*Exercise set*
[1] Answer each question from the passage on design-based research:
(a) What does case study research focus on?
(b) What drives the best design-based research?
(c) What collaboration does design-based research rely on?
[2] For each statement, say yes or no according to the passage on design-based research, and quote the words that decide it:
(a) Design-based research relies on a single methodology.
(b) Design-based research uses data only for summative reporting.
(c) In design-based research, goals for learning arise and evolve in the iterative cycle of design and research.
[3] Summarize the passage on design-based research in two sentences.

*Source text*
□ □ □ □

Design-based research arose out of the need for educational research to better meet the needs of educators, to impact practice, to be intentionally interventionist, and to focus on interactions and their effect in real-world contexts. In contrast to case study research that focuses on “what is” in education, the best DBR is driven by a vision of “what can be.” Guided by a vision of yet-to-be-realized possibilities, DBR is characterized by emergent goals for learning – goals that arise and evolve in the iterative cycle of design and research that focuses on the continual improvement of learning in today’s classrooms, with real learners and with real teachers.


Design-based Research Principles

Design-based research:

  • Involves iterative cycles of design, enactment, analysis and redesign 
  • Involves disruptive, innovative design solutions and/or interventions in practice 
  • Relies on collaboration between researchers and participants in real-world contexts 
  • Aspires to solve real-world, complex learning problems by studying learning in complex, naturalistic settings 
  • Is oriented toward sustained educational innovation 
  • Focuses on continual improvement in the process of designing and adapting an innovation for learning 
  • Studies the interactions between learners, content, criteria and context 
  • Is informed by research and aims to inform research with sharable theories and design principles 
  • Utilizes multiple methodologies and mixed methods 
  • Uses data in both summative reporting and in a formative manner to inform the next steps in instruction, design and research 

EN BREF – La création de savoirs liés aux questions et défis d’apprentissage, d’enseignement et de leadership ne peut provenir uniquement de recherches en laboratoire. De plus en plus, les éducateurs exigent que la recherche en éducation aborde l’écart entre la théorie et la pratique et génère des connaissances éclairant des problèmes complexes de pratique ou en découlant. L’article décrit comment la recherche-design – un ensemble de principes et d’approches méthodologiques destiné àétudier les interventions dans des cadres réels complexes – comble l’écart entre la théorie et la pratique.

□ □ □ □

[Page-level text extractions]
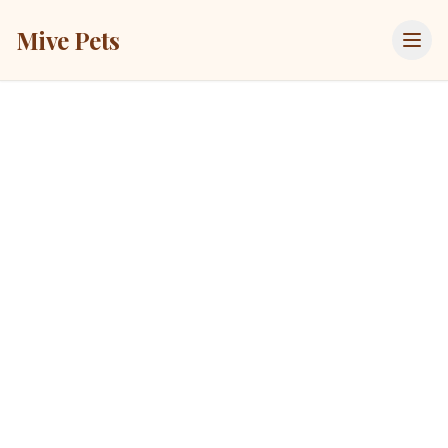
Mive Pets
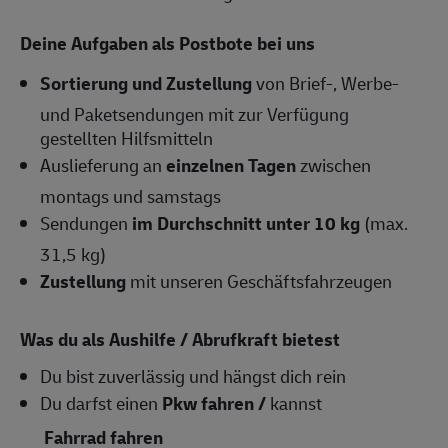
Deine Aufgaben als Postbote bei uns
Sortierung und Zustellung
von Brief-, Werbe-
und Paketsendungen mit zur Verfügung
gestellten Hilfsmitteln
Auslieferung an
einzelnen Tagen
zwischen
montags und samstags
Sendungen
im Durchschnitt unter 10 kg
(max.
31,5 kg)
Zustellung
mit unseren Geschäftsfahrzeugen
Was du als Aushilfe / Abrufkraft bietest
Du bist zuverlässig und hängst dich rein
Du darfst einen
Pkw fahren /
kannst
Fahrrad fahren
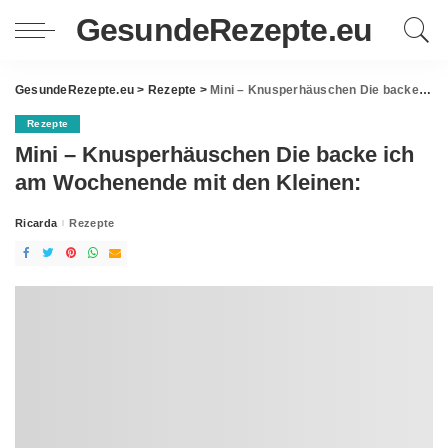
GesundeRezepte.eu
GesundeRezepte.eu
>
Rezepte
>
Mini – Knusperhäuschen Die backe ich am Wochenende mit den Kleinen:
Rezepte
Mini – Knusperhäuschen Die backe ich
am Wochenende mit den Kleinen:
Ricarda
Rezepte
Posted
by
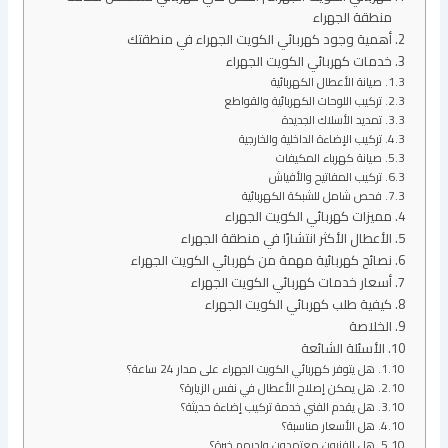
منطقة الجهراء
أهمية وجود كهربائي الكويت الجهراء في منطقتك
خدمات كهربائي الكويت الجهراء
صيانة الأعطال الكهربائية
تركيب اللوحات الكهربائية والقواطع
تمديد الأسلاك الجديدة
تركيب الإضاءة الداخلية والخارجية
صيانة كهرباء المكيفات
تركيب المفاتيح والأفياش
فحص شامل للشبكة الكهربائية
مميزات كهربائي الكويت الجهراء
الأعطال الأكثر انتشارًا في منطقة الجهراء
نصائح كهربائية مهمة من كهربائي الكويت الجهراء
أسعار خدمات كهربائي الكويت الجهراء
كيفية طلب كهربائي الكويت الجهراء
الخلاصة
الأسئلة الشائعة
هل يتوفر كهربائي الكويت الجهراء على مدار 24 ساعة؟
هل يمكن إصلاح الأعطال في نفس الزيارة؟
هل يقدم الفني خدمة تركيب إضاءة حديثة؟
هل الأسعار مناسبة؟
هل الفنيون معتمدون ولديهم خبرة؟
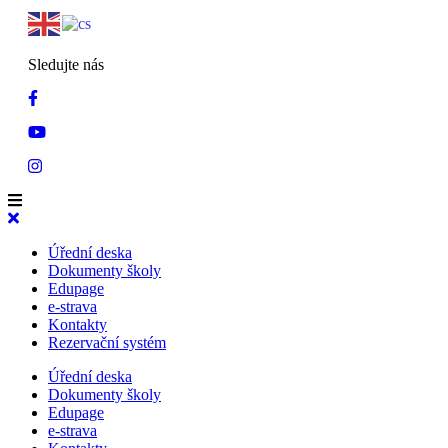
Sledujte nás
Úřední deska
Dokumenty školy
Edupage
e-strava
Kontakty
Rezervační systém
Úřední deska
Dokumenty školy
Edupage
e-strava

□ □ □ □

*Exercise answers*
[1]
(a) "What is" in education.
(b) A vision of "what can be."
(c) Collaboration between researchers and participants in real-world contexts.

[2]
(a) No: "Utilizes multiple methodologies and mixed methods"
(b) No: "Uses data in both summative reporting and in a formative manner to inform the next steps in instruction, design and research"
(c) Yes: "goals that arise and evolve in the iterative cycle of design and research"

[3] Design-based research arose so that educational research would better meet educators' needs and affect practice, and while case study research focuses on "what is," the best design-based research is driven by a vision of "what can be," with learning goals that evolve through iterative cycles of design and research. Its principles include cycles of design, enactment, analysis and redesign, collaboration between researchers and participants in real-world contexts, continual improvement toward sustained innovation, multiple methodologies, and data used in both summative and formative ways.